Adriana: [Ignores me.]
Me: Ring-ring! Ring-ring!
Adriana: [Ignores me.]
Me: Ring-ring!
Adriana: Mom. I’m busy. I’m not going to answer. Just text me.
Me: But you don’t know how to read.
Adriana: It’s a pretend text. I’ll just pretend to read it.
Me: [Rolling my eyes right back at her.]
Adriana: Text me.
Me: Okay, I’m sending you a text reminding you of your dentist appointment. Ding! That was the text arriving at your phone.
Adriana: Hmmm...I have a text. Oh, it’s from the dentist....Ring-ring!
Me: Hello, dentist’s office.
Adriana: Hello, this is Adriana. I need to cancel my appointment.

Thursday, December 09, 2010

11 months

Lyra is only eleven months old, but even Adriana is telling me, “She’s not really a baby anymore.” Just after reaching 10 months, Lyra took her first steps and her walk quickly developed from zombie to drunk elf to ZOMGWTFHOWISSHESOBIGALREADY. She still staggers around and falls down a lot, and still continues to crawl much of the time, but she scampers after her sister through the house as best as she can, a big smile on her face. Most of her stranger anxiety seems to be gone, which is convenient because as she toddles around, she doesn’t have to worry about whose leg she grabs to pull herself back up after a tumble.

We’re begin to think we might have a lefty on our hands. My mom was left-handed and Brian’s father is ambidextrous, so it’s definitely a possibility. When Lyra eats finger foods, she mostly uses her left hand, and that seems to be the hand she uses to pick things up, even when it seems to us that her right hand would be more convenient. When she goes staggering around the house clutching a random object (a block! a spoon! a Target receipt! a magnet! a package of dental floss!--all great finds when you’re 11 months old), it’s in her left hand. Wondering which hand she would use to draw or write, I tried handing her a crayon the other day when Adriana and I were drawing, and she took it in her left hand....and then chewed on it.

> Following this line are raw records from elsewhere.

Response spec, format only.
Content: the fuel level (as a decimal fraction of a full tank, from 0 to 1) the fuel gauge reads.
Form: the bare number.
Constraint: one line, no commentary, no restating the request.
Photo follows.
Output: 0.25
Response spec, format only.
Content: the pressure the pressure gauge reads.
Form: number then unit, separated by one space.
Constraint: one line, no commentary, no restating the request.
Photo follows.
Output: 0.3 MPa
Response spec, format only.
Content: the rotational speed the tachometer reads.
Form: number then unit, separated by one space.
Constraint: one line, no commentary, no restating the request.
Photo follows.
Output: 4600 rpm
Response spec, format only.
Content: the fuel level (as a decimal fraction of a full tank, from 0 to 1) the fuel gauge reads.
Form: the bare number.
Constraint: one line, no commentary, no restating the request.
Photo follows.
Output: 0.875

She eats what seems like a lot to me, although Adriana certainly messed with my perspective on that. She hasn’t mastered a sippy cup yet, but she likes to be offered one, and will also take sips from my water glass (with help, of course).

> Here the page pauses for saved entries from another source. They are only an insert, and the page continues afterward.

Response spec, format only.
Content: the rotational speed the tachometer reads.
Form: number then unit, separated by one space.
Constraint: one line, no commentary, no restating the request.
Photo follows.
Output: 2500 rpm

Lyra babbles a lot now, and so much of the time it sounds like she’s talking because of her different sounds and the inflection, but the only real word so far seems to be “mama.” She repeats sounds when asked (when she’s in the mood)--b, d, f, m, and s. She likes to pretend to talk on the phone. It started when she would grab my phone or a toy one, but she’ll do it with a block or another toy, or even just her hand. She holds whatever it is up to her ear and shouts vowel sounds. Sometimes she does seem to approximate “hello” (ah-whoa), but that might just be my imagination.

The phone trick seems almost like sign language to me, and I know I need to start being better about signing with her. Lyra does a little bit of signing, but nothing consistent yet. She’s had “milk” off and on for a few months, and I swear she signs music. Today I started noticing that when she was looking at and exclaiming over the cat she was patting her cheek, which seemed like a start toward the sign for cat.

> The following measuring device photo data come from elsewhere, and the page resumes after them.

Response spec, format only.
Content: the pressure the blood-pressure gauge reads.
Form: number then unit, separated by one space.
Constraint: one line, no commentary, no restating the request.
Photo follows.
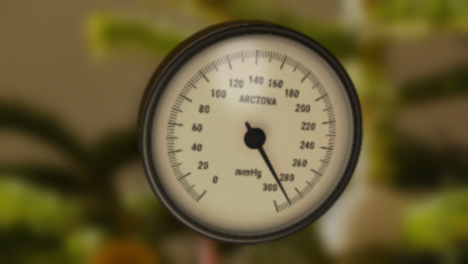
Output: 290 mmHg
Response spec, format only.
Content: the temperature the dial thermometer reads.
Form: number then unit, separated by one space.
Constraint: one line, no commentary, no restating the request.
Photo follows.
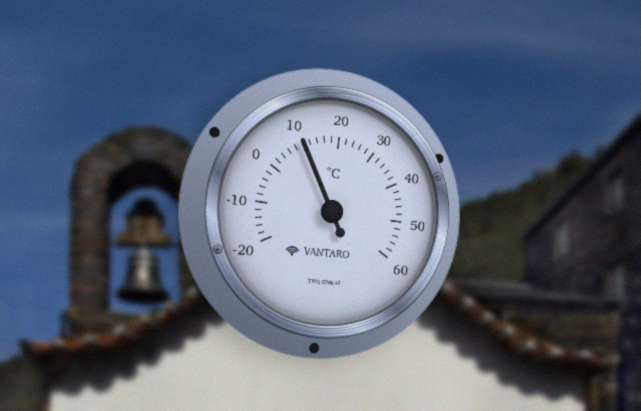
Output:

For a while I thought we might have a better sleeper on our hands this time around, because Lyra seemed to sleep better on her own in the cosleeper than Adriana ever did, but now Lyra seems to sleep for extended periods of time only when snuggled up with me. As she’s struggled with a few minor colds this fall, she’s spent lots of time sleeping in my arms, which means I end up with a sore back and shoulder some mornings, but I haven’t been too inclined to do much about it, because waking up to find her still in my arms, my cheek on her hair is awfully nice.

She is a lot of work now: she doesn’t nap as much as I might like, and she gets into everything. I’m lamenting the fact that she’s no longer a tiny baby that rides in a stretchy wrap on my chest and sleeps most of the time, because I really do love the newborn days. But she’s fun now, even as she’s knocking down a tower of blocks that Adriana has worked so hard on or pulling bags of cornmeal and sugar out of the kitchen cabinet that didn’t latch properly. And when she was a newborn I couldn’t ask her for a kiss and have her lean in sweetly to give me one the way she does now.